Ela descia a montanha e se encontrava com mulheres que riam e filósofos de estranho olhar. E ele descia a montanha e se encontrava com homens que riam e filósofas de estranho olhar. E se encontravam nas mesmas assembléias para falar de história, política e poesia, e subiam de volta suas montanhas com belas lembranças.

Ela se encontrava com sátiros e ninfas, e bons daemons que levavam sua voz ao éter. Ele se encontrava com ninfas e sátiros, e anjos que levavam sua voz ao éter.

Seus cantos falavam de um deus que tinha longos cachos e caminhava pelo mundo levando alegria e vinho. Falavam de sacrifício divino e de libertação. E cada um com sua voz e sua visão, viviam a delícia do amor divino.

Contemplação e dança, oração e canto, e acima de tudo, o amor apaixonado por um deus.

Diferentes deuses, diferentes vozes. O mesmo amor pelo Amado, a mesma contemplação da doçura. A mesma escura noite.

Não importava o que dissessem nas cidades, aqueles que seguiam ao invés de amar. Ali nas montanhas, olhavam com carinho um para o outro os dois eremitas.

Só os apaixonados compreendem outro apaixonado...



para um querido amigo que me faz acreditar possível a paz e o respeito.

quarta-feira, 10 de outubro de 2012

Marcas

O plano surgiu faz tempo. Maturou, se ajustou. Foi se aconchegando na mente. Então, o presente que ganhei do meu querido Coiote. E lá estava eu, sentada na maca do estúdio de tatuagem.

É como tornar visível um compromisso que eu assumi faz tempo. É colocar uma devoção em nível físico. Tornar indelével. Não é algo de um verão, não é um momento. É o compromisso maior que tenho, para a vida inteira. É uma declaração de amor, também. Acho que é uma declaração de amor, mais do que tudo.

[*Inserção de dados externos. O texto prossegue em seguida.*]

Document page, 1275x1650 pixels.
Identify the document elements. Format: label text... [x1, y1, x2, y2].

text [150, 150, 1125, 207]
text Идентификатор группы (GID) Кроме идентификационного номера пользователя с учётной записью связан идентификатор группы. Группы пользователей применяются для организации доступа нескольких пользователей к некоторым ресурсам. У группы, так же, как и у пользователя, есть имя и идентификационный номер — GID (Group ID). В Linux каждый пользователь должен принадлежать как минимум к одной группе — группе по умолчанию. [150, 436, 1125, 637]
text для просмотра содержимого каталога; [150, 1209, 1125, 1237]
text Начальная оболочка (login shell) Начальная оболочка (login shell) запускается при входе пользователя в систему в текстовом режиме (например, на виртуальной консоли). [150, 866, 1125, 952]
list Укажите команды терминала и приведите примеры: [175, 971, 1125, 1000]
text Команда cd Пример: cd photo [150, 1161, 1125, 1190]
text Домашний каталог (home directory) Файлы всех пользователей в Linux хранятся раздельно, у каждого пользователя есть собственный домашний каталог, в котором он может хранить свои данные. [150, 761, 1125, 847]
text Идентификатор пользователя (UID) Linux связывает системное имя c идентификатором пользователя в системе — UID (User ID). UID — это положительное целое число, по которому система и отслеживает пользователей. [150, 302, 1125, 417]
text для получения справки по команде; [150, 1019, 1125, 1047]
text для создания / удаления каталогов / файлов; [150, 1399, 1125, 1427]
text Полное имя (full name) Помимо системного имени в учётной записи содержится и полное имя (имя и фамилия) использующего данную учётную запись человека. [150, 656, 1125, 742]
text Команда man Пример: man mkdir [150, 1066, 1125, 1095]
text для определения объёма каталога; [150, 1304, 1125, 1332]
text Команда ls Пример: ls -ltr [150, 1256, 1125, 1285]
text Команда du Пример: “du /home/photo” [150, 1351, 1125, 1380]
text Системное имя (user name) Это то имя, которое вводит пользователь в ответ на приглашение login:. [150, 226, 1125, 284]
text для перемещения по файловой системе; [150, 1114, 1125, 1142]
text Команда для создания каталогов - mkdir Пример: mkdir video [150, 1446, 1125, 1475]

Agora, ela já é parte de mim, e eu quase consigo não ficar olhando a marca sobre a pele feito besta. É como se eu tivesse nascido assim. Minhas tatuagens me são tão naturais que me parecem orgânicas.

Eu escrevi um dia desses que queria uma vida feita de hera e rosas. E é assim que marquei minha pele. A rosa, que fiz como compromisso eterno com a arte e a beleza, e que com a passagem dos anos passei a ver como uma marca devocional para Afrodite.  E agora, a hera. Um amor que não sei colocar em palavras, porque é arreton.A presença de Dionísio e tudo que ele significa.

Essa foi a primeira foto que tirei quando a cicatrização já estava quase ok. No dia 25 de agosto, no jardim da Casa das Rosas, para mim, sempre e sempre o lugar onde Dionísio e Apolo tomam chá e dividem um cigarro.



Agora, meu corpo tem uma "god mark". Eu carrego na pele a hera e a rosa.




(e o plano prossegue: quando eu me sentir pronta, no pé esquerdo vai o louro e o nome de Apolo. Mas não tenho pressa. Como eu disse, é para ser orgânico. como o crescimento das plantas)

quarta-feira, 3 de outubro de 2012

Contar histórias, aprender histórias

As vezes, me vejo contando um mito para alguém. Hoje isso aconteceu duas vezes. Curiosamente, os dois mitos, de Psiquê e Eros, e de Pandora, carregam um elemento em comum: a confiança. Hoje falei de confiança, de sofrimento, e de esperança. E foi interessante perceber como os mitos nos ensinam, quando falam conosco usando uma linguagem tão natural como a do sonho. Falam verdades múltiplas, algumas literais, algumas simbólicas. Algumas vezes, um simbolismo que nos toca de modo pessoal.

E estava relendo umas passagens do Nonnus de Panópolis, um autor que escreveu sobre Dionísio. E a passagem da morte de Ampelos é de uma beleza ímpar. E cada vez que leio, encontro um detalhe novo.

De certo modo, também é um mito que fala de amor, de "tentação", sofrimento e superação.

Contar histórias, aprender histórias, relembrar histórias. E eu fico feliz de poder ouvir e falar disso.

Aprendizado é um tipo de teia. E a cada vez encontramos exatamente os mestres que precisávamos para nos mostrar o caminho.